Watson the Labrador changed her life – and now she’s calling for more people to help us train more amazing dogs

WHEN Alex Cook met Watson, she knew he would change her life forever.

The gorgeous chocolate Labrador is constantly by her side, ready to help with anything she might need.

He could even save her life – as he’s been trained to fetch help in an emergency.

Alex, who has limited mobility due to spinal conditions spinal stenosis, spondylolisthesis and caudae equine syndrome, had applied for the assistance dog from Canine Partners in a bid to boost her independence.

And since her four-legged best friend moved in with her in 2012 she needs to rely on carers less for everyday tasks including picking up items and getting dressed.

She also has more privacy as she is able to be left on her own much more as she knows Watson is able to fetch help in an emergency.

Alex, 55, from Patchway, Bristol, said: “I lost the use of my legs for all practical purposes. It was difficult to do a lot of things for myself including picking up things that I dropped and reaching for things in the supermarket.

“I was looking to get a dog when a friend told me about Canine Partners. Having Watson means I can do things that I couldn’t do before without a carer.

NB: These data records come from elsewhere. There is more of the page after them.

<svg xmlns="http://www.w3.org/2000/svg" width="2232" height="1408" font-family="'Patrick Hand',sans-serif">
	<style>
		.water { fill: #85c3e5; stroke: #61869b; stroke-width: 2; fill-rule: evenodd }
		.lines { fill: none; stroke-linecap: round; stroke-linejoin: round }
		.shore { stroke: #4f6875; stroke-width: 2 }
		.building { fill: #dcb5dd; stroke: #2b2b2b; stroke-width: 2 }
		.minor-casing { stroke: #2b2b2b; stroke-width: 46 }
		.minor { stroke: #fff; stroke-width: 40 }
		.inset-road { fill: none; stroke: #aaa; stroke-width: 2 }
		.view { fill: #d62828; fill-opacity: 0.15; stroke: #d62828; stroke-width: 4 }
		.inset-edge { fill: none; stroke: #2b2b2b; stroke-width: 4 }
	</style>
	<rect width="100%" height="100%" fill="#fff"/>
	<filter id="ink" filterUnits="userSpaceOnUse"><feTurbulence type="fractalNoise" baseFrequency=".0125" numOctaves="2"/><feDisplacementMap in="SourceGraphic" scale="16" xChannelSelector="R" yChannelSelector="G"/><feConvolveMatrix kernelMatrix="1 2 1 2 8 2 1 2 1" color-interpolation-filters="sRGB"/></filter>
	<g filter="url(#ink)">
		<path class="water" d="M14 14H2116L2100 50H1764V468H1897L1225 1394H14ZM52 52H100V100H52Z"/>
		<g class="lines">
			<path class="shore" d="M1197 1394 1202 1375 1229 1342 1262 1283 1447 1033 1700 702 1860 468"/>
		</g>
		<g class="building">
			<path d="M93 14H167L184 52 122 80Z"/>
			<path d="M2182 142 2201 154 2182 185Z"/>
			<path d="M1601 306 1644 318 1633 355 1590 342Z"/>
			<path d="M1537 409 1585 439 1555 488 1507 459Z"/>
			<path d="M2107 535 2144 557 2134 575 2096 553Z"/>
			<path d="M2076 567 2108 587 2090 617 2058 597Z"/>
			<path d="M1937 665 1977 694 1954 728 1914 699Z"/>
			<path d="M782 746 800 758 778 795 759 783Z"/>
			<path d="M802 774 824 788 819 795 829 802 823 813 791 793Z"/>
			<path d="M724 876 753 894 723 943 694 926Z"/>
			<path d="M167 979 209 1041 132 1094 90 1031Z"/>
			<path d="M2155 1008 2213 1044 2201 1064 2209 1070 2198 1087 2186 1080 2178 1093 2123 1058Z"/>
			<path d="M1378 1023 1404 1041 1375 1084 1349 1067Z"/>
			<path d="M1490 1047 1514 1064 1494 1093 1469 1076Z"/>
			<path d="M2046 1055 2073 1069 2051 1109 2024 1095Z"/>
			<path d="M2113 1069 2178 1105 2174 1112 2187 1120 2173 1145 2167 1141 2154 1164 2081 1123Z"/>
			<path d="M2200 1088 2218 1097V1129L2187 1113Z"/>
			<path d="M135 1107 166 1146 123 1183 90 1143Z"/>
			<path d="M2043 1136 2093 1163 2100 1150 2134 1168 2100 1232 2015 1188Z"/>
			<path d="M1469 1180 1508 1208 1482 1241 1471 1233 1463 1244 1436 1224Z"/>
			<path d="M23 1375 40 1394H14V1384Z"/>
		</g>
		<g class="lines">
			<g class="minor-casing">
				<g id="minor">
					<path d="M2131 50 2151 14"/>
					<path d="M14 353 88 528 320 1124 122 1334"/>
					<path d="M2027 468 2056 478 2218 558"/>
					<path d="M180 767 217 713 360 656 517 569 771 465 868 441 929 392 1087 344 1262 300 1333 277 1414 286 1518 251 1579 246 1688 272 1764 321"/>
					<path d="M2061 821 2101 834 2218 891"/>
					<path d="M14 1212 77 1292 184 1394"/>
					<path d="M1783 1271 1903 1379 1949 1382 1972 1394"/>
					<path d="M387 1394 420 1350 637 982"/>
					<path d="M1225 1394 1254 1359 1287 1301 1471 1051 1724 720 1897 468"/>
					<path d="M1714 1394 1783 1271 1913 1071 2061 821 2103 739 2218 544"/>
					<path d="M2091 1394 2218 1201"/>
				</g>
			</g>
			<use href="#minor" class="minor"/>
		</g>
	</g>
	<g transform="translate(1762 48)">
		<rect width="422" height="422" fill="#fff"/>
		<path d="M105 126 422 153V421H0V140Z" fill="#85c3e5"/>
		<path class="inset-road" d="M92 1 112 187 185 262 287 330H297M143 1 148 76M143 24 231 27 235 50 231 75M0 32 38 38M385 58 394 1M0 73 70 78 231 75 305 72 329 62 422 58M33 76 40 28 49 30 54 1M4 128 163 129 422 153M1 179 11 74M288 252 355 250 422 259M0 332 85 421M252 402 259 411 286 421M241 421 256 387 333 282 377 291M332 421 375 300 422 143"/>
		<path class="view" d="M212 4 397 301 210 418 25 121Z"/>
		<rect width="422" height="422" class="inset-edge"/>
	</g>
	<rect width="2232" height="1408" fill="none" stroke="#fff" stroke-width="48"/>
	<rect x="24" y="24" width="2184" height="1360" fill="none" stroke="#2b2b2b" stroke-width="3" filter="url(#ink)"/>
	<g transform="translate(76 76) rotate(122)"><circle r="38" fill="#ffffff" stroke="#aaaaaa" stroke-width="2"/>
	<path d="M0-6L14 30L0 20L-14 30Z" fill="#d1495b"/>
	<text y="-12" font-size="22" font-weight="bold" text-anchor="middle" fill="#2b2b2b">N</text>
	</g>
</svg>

“He has given me more freedom and he allows me to be on my own a lot more. An assistance dog can give you back almost everything. He’s my legs and he’s my arms. He’s everything I can’t reach anymore.

“If I fall he will call the emergency services for me. He’s been trained to know exactly what to do. And whenever I’m ill he won’t leave my side.

“It’s impossible to put it into words because having Watson is just amazing. He’s not a pet – he’s an extension of me. I don’t feel like I can exist a day without him.”

Now the former paralegal is calling for more people to get behind the charity and help them train more amazing dogs like Watson.

It comes as Canine Partners launches a huge recruitment drive to increase their growing team of volunteer puppy parents.

They need more people to take on a trainee assistance dog in its first year and help with basic training, socialisation and obedience.

The volunteers provide early socialisation, taking the puppy into different environments and introducing it to different people, objects and animals so that it is confident and happy in any situation it may encounter when it begins working with a disabled person.

The extra puppy walking recruits will help the growing charity meet an increasing demand for its assistance dogs.

Alex added: “By becoming a puppy parent you have the opportunity to do something great for somebody else.

“A lot of people think there’s no way that they could spend all that time on a puppy and then give it up but once they see how much of a difference their puppy can make to someone it makes it all worthwhile. They will change a life and there’s nothing else like being a part of that.

“Plus, this is a way of always having a puppy as they get a new one once their first goes to the charity’s training centre for its advanced training.

“If you love puppies but you hate the fact that they grow up, this is wonderful. And when you see what you have done for someone else – that’s amazing.”

Canine Partners is hosting a special puppy party at Hanham Community Centre in Bristol High Street where people can find out more about being a puppy parent.

The event which runs from 1-3pm on April 6 will feature demonstrations from existing puppy parents and their pups and there will be a chance to speak to trainers and volunteers.

Puppy parents receive full ongoing support, both at their homes and at puppy training classes. Food, equipment, vet bills and temporary holiday care is provided.